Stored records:
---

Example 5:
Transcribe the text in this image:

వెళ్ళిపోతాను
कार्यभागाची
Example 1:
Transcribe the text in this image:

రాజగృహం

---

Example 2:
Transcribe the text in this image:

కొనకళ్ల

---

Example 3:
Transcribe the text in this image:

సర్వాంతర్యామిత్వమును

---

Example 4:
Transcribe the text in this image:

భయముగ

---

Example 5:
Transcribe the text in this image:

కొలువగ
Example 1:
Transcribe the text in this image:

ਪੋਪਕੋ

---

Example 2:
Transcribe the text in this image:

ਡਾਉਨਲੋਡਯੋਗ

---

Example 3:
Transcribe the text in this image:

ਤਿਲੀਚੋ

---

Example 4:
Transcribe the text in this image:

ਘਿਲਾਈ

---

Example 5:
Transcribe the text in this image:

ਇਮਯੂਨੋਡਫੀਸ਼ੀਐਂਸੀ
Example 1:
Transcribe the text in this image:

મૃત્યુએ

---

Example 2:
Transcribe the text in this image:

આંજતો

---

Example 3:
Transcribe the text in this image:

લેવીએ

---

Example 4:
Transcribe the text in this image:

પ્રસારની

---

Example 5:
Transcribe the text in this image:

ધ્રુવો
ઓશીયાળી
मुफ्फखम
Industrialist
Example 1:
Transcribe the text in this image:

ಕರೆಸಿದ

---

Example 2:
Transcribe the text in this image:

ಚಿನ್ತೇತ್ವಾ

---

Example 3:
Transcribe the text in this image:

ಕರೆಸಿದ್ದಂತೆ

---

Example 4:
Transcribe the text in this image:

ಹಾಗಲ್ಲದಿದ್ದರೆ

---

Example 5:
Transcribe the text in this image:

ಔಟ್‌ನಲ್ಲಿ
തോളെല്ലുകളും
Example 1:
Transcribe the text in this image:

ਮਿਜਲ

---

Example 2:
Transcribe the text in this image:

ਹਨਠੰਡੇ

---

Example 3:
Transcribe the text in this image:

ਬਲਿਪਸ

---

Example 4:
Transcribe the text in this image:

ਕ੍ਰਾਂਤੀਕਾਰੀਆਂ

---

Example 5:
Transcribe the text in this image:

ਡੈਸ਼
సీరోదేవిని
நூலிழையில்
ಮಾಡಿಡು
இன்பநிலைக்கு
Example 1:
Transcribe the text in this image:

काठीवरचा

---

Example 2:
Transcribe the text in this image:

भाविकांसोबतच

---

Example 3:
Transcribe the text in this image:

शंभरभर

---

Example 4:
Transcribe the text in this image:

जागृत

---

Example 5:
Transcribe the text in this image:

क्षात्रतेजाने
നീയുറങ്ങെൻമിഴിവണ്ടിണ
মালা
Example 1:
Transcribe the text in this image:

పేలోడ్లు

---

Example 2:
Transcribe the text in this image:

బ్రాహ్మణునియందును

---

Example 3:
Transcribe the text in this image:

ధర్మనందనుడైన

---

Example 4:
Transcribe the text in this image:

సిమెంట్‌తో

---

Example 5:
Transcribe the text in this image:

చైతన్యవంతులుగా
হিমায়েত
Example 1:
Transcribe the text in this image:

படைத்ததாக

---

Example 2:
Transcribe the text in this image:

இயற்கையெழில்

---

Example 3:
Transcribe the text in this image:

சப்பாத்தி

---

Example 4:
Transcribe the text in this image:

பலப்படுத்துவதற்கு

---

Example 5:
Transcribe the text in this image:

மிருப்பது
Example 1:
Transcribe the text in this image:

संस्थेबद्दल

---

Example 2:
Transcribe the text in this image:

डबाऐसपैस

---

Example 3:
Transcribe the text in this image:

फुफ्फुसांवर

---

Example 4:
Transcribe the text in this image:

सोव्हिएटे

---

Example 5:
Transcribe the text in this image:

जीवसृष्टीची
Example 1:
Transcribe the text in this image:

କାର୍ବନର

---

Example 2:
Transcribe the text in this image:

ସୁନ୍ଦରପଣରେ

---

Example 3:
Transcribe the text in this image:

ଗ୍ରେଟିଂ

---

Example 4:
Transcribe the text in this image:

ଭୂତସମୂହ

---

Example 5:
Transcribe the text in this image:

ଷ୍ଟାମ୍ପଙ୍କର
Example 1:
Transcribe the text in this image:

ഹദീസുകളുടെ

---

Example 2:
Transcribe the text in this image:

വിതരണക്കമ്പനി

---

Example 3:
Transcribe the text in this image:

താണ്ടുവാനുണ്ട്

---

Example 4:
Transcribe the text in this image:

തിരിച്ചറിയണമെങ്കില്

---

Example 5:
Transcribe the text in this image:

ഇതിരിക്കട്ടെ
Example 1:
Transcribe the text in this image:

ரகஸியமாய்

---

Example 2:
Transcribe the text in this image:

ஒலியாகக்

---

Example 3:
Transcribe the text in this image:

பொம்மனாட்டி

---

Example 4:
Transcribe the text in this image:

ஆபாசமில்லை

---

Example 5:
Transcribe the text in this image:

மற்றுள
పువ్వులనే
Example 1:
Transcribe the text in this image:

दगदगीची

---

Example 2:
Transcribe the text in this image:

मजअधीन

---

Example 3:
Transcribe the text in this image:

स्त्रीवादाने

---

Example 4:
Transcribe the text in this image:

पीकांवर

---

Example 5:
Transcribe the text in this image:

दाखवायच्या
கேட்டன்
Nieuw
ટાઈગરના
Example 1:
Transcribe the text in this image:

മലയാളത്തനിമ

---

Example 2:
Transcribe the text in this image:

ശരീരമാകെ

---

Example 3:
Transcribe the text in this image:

Your objective: The records above should be given again in full, exactly as written.

Output for this task:
---

Example 5:
Transcribe the text in this image:

వెళ్ళిపోతాను
कार्यभागाची
Example 1:
Transcribe the text in this image:

రాజగృహం

---

Example 2:
Transcribe the text in this image:

కొనకళ్ల

---

Example 3:
Transcribe the text in this image:

సర్వాంతర్యామిత్వమును

---

Example 4:
Transcribe the text in this image:

భయముగ

---

Example 5:
Transcribe the text in this image:

కొలువగ
Example 1:
Transcribe the text in this image:

ਪੋਪਕੋ

---

Example 2:
Transcribe the text in this image:

ਡਾਉਨਲੋਡਯੋਗ

---

Example 3:
Transcribe the text in this image:

ਤਿਲੀਚੋ

---

Example 4:
Transcribe the text in this image:

ਘਿਲਾਈ

---

Example 5:
Transcribe the text in this image:

ਇਮਯੂਨੋਡਫੀਸ਼ੀਐਂਸੀ
Example 1:
Transcribe the text in this image:

મૃત્યુએ

---

Example 2:
Transcribe the text in this image:

આંજતો

---

Example 3:
Transcribe the text in this image:

લેવીએ

---

Example 4:
Transcribe the text in this image:

પ્રસારની

---

Example 5:
Transcribe the text in this image:

ધ્રુવો
ઓશીયાળી
मुफ्फखम
Industrialist
Example 1:
Transcribe the text in this image:

ಕರೆಸಿದ

---

Example 2:
Transcribe the text in this image:

ಚಿನ್ತೇತ್ವಾ

---

Example 3:
Transcribe the text in this image:

ಕರೆಸಿದ್ದಂತೆ

---

Example 4:
Transcribe the text in this image:

ಹಾಗಲ್ಲದಿದ್ದರೆ

---

Example 5:
Transcribe the text in this image:

ಔಟ್‌ನಲ್ಲಿ
തോളെല്ലുകളും
Example 1:
Transcribe the text in this image:

ਮਿਜਲ

---

Example 2:
Transcribe the text in this image:

ਹਨਠੰਡੇ

---

Example 3:
Transcribe the text in this image:

ਬਲਿਪਸ

---

Example 4:
Transcribe the text in this image:

ਕ੍ਰਾਂਤੀਕਾਰੀਆਂ

---

Example 5:
Transcribe the text in this image:

ਡੈਸ਼
సీరోదేవిని
நூலிழையில்
ಮಾಡಿಡು
இன்பநிலைக்கு
Example 1:
Transcribe the text in this image:

काठीवरचा

---

Example 2:
Transcribe the text in this image:

भाविकांसोबतच

---

Example 3:
Transcribe the text in this image:

शंभरभर

---

Example 4:
Transcribe the text in this image:

जागृत

---

Example 5:
Transcribe the text in this image:

क्षात्रतेजाने
നീയുറങ്ങെൻമിഴിവണ്ടിണ
মালা
Example 1:
Transcribe the text in this image:

పేలోడ్లు

---

Example 2:
Transcribe the text in this image:

బ్రాహ్మణునియందును

---

Example 3:
Transcribe the text in this image:

ధర్మనందనుడైన

---

Example 4:
Transcribe the text in this image:

సిమెంట్‌తో

---

Example 5:
Transcribe the text in this image:

చైతన్యవంతులుగా
হিমায়েত
Example 1:
Transcribe the text in this image:

படைத்ததாக

---

Example 2:
Transcribe the text in this image:

இயற்கையெழில்

---

Example 3:
Transcribe the text in this image:

சப்பாத்தி

---

Example 4:
Transcribe the text in this image:

பலப்படுத்துவதற்கு

---

Example 5:
Transcribe the text in this image:

மிருப்பது
Example 1:
Transcribe the text in this image:

संस्थेबद्दल

---

Example 2:
Transcribe the text in this image:

डबाऐसपैस

---

Example 3:
Transcribe the text in this image:

फुफ्फुसांवर

---

Example 4:
Transcribe the text in this image:

सोव्हिएटे

---

Example 5:
Transcribe the text in this image:

जीवसृष्टीची
Example 1:
Transcribe the text in this image:

କାର୍ବନର

---

Example 2:
Transcribe the text in this image:

ସୁନ୍ଦରପଣରେ

---

Example 3:
Transcribe the text in this image:

ଗ୍ରେଟିଂ

---

Example 4:
Transcribe the text in this image:

ଭୂତସମୂହ

---

Example 5:
Transcribe the text in this image:

ଷ୍ଟାମ୍ପଙ୍କର
Example 1:
Transcribe the text in this image:

ഹദീസുകളുടെ

---

Example 2:
Transcribe the text in this image:

വിതരണക്കമ്പനി

---

Example 3:
Transcribe the text in this image:

താണ്ടുവാനുണ്ട്

---

Example 4:
Transcribe the text in this image:

തിരിച്ചറിയണമെങ്കില്

---

Example 5:
Transcribe the text in this image:

ഇതിരിക്കട്ടെ
Example 1:
Transcribe the text in this image:

ரகஸியமாய்

---

Example 2:
Transcribe the text in this image:

ஒலியாகக்

---

Example 3:
Transcribe the text in this image:

பொம்மனாட்டி

---

Example 4:
Transcribe the text in this image:

ஆபாசமில்லை

---

Example 5:
Transcribe the text in this image:

மற்றுள
పువ్వులనే
Example 1:
Transcribe the text in this image:

दगदगीची

---

Example 2:
Transcribe the text in this image:

मजअधीन

---

Example 3:
Transcribe the text in this image:

स्त्रीवादाने

---

Example 4:
Transcribe the text in this image:

पीकांवर

---

Example 5:
Transcribe the text in this image:

दाखवायच्या
கேட்டன்
Nieuw
ટાઈગરના
Example 1:
Transcribe the text in this image:

മലയാളത്തനിമ

---

Example 2:
Transcribe the text in this image:

ശരീരമാകെ

---

Example 3:
Transcribe the text in this image:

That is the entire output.